Records contained in a dataset:
-----
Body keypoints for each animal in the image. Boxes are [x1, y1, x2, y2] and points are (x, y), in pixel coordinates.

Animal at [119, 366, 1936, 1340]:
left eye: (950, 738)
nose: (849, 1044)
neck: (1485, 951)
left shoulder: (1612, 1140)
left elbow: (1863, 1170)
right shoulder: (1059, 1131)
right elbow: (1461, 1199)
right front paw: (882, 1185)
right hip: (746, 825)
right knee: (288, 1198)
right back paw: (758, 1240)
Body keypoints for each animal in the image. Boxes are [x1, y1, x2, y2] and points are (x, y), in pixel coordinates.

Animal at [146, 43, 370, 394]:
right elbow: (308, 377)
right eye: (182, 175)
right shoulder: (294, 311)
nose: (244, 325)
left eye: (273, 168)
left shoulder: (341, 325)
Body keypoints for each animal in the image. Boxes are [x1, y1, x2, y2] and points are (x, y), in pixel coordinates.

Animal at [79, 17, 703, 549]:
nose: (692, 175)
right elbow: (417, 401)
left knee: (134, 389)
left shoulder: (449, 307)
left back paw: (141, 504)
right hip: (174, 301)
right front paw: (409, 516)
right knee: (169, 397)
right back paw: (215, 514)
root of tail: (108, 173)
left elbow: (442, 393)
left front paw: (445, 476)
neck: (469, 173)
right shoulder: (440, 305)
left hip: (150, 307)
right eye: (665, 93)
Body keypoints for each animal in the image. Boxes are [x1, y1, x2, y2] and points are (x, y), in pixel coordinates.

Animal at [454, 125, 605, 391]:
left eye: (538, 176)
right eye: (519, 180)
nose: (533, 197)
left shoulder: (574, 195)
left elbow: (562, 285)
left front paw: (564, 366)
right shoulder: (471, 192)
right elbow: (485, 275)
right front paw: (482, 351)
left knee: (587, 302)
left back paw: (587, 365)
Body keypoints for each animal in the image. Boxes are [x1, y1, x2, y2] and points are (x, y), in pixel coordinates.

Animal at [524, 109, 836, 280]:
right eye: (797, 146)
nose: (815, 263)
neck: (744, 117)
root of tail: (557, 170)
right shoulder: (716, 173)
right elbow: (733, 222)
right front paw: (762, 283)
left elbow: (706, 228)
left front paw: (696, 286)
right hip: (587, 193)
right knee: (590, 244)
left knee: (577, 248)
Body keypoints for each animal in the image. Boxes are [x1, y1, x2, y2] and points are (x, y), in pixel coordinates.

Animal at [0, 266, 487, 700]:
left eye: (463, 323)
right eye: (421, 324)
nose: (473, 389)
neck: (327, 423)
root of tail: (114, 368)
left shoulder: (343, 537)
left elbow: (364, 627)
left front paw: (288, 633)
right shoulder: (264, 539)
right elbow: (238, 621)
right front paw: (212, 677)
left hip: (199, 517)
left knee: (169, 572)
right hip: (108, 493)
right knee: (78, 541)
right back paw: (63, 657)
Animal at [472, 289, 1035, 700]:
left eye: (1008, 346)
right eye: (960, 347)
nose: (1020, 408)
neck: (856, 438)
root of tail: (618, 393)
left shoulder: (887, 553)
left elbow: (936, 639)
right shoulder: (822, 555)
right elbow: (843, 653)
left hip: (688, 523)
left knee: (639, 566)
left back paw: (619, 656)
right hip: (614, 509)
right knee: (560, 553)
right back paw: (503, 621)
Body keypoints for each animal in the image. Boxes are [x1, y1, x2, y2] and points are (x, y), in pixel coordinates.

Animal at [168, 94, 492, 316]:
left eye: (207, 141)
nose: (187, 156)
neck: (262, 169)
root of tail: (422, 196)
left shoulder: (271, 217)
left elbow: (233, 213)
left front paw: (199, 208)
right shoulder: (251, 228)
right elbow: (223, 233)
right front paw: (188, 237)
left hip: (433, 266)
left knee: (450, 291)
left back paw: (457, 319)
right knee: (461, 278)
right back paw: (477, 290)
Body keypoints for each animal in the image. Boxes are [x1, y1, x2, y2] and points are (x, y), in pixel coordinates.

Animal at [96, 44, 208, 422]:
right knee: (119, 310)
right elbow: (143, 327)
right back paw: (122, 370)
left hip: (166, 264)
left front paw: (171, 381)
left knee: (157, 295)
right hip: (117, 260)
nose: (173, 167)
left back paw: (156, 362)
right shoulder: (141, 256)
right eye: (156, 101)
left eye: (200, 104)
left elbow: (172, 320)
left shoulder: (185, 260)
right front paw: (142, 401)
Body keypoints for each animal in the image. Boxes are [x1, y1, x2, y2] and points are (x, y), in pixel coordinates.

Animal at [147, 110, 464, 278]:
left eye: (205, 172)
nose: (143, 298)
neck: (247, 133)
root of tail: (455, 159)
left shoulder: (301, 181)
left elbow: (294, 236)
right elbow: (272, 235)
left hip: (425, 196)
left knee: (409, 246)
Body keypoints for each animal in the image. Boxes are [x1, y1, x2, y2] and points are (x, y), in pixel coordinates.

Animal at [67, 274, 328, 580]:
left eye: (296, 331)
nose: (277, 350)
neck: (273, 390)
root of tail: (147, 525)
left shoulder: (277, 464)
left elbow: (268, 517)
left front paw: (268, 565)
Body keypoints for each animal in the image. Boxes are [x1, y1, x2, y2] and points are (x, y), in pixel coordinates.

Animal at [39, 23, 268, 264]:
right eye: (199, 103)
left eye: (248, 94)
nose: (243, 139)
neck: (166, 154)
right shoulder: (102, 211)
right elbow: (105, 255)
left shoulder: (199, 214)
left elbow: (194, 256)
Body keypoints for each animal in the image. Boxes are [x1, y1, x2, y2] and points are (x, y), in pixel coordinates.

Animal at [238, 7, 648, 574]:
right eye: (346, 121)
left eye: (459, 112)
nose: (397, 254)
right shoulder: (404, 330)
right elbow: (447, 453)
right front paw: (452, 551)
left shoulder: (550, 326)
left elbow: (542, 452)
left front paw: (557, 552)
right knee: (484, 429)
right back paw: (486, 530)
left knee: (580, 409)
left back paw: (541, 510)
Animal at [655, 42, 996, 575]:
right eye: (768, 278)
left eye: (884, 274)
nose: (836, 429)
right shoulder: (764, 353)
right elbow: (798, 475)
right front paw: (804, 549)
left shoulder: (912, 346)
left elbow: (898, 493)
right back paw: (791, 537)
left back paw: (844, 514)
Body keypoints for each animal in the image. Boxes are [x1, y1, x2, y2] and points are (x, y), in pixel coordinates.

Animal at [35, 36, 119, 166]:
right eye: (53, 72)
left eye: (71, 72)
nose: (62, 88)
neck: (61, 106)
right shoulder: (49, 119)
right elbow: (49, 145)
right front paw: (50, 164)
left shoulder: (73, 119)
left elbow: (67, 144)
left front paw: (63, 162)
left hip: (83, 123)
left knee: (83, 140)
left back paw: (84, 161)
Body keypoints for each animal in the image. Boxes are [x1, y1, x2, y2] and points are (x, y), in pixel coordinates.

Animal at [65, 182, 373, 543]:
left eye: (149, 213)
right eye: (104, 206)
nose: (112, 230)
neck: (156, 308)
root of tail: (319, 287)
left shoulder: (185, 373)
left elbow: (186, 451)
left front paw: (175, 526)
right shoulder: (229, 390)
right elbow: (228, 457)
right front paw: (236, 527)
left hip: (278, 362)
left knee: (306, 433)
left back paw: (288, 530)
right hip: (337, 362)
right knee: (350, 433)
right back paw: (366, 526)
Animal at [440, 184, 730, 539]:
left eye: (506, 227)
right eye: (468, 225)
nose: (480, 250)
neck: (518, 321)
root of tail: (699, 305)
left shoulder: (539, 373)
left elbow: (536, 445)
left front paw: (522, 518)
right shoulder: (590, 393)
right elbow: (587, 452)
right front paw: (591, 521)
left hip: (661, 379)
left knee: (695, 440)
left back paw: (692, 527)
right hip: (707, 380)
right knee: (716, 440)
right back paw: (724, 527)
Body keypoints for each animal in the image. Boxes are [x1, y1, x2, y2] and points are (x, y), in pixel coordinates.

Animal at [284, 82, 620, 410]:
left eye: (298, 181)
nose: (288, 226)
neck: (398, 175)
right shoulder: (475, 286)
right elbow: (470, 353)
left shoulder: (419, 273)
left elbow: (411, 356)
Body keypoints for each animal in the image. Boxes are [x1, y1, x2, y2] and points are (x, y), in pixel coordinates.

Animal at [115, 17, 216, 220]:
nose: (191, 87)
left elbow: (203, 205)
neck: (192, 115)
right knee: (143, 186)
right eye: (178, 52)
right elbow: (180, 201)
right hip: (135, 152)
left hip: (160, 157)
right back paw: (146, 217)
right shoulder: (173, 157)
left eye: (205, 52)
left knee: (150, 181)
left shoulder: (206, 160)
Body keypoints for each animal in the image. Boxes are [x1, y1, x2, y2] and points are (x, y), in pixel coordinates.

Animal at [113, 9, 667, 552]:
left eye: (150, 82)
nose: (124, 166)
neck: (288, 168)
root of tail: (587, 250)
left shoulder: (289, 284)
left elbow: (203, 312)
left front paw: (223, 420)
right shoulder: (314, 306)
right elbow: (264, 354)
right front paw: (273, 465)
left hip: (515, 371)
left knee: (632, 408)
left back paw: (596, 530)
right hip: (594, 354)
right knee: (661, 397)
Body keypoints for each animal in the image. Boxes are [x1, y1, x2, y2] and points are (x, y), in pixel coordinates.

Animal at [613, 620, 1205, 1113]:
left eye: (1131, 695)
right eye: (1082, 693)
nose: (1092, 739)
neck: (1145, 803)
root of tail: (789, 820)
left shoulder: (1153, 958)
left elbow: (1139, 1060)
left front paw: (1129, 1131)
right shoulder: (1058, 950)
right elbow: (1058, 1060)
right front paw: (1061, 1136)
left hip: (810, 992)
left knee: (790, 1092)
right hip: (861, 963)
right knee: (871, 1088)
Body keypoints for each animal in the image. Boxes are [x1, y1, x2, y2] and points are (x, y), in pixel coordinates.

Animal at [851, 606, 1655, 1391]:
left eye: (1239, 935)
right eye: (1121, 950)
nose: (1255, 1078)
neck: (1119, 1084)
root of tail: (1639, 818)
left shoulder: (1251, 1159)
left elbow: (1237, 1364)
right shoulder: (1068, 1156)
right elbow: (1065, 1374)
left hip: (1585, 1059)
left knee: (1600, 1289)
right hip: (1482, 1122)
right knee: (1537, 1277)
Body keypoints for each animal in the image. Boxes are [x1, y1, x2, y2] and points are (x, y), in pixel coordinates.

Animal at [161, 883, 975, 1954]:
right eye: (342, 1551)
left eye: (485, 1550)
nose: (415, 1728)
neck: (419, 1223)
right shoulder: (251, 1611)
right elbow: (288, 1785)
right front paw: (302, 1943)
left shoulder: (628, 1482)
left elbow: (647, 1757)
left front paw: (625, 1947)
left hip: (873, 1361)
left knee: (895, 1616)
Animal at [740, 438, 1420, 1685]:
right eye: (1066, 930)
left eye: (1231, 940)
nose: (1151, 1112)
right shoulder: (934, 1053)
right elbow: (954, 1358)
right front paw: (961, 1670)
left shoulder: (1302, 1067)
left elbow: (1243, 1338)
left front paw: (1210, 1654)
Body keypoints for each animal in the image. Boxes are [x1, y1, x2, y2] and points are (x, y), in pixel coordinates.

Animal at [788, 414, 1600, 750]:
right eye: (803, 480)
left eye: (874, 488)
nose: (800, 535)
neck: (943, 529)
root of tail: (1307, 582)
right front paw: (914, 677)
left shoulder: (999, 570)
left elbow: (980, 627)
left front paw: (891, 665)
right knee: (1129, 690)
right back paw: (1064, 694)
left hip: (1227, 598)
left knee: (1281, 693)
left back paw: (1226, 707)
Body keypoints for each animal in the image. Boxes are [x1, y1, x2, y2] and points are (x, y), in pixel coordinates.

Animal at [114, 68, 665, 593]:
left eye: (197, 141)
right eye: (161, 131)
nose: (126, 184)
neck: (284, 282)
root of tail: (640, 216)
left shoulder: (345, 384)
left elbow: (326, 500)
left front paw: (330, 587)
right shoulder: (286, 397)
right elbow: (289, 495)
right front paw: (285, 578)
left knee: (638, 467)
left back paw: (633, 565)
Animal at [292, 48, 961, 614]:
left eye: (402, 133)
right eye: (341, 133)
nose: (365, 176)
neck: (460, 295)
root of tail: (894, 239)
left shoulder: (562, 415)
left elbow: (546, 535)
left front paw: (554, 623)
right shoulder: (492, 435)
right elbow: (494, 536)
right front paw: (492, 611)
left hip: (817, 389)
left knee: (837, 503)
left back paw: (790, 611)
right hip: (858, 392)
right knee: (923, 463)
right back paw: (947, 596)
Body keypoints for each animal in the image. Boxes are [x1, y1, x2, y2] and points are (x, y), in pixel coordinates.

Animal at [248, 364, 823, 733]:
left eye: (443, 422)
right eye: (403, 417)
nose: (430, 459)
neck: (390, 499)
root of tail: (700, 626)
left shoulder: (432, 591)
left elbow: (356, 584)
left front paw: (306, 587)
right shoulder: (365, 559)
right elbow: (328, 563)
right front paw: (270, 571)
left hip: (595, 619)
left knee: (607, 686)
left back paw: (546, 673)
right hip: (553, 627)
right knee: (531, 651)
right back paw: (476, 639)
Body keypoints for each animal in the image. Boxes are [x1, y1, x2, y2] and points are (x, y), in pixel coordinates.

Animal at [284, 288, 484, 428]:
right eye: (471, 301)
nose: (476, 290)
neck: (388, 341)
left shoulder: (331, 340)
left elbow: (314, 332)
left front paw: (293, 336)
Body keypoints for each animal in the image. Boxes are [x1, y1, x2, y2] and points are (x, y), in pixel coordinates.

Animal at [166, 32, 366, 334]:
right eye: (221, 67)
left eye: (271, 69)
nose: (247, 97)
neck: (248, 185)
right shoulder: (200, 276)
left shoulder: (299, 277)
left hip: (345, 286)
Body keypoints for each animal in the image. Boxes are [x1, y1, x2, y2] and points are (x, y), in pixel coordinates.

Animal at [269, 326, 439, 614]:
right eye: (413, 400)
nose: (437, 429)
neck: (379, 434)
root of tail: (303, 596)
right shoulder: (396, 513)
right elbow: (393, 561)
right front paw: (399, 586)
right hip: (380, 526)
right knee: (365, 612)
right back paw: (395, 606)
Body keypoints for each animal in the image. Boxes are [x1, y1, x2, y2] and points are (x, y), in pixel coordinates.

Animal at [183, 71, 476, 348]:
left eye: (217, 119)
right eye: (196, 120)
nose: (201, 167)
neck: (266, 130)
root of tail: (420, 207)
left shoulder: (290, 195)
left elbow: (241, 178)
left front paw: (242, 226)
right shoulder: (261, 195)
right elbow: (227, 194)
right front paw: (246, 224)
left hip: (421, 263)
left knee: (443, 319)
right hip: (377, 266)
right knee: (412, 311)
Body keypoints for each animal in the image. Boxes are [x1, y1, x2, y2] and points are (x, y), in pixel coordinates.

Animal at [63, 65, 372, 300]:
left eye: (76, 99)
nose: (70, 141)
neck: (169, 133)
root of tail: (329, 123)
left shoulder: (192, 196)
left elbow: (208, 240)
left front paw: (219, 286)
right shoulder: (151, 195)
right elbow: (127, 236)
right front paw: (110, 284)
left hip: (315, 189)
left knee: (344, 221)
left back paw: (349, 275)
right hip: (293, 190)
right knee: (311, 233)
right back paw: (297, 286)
-----
**Task objective:**
Please give an exact copy of the entries above, from the line with "right elbow: (954, 1358)" down to the line with "left back paw: (1226, 707)", inclusive, and nothing else.

**Exercise answer:**
right elbow: (954, 1358)
right front paw: (961, 1670)
left shoulder: (1302, 1067)
left elbow: (1243, 1338)
left front paw: (1210, 1654)
Body keypoints for each animal in the image. Boxes are [x1, y1, x2, y2] and points are (x, y), in pixel coordinates.

Animal at [788, 414, 1600, 750]:
right eye: (803, 480)
left eye: (874, 488)
nose: (800, 535)
neck: (943, 529)
root of tail: (1307, 582)
right front paw: (914, 677)
left shoulder: (999, 570)
left elbow: (980, 627)
left front paw: (891, 665)
right knee: (1129, 690)
right back paw: (1064, 694)
left hip: (1227, 598)
left knee: (1281, 693)
left back paw: (1226, 707)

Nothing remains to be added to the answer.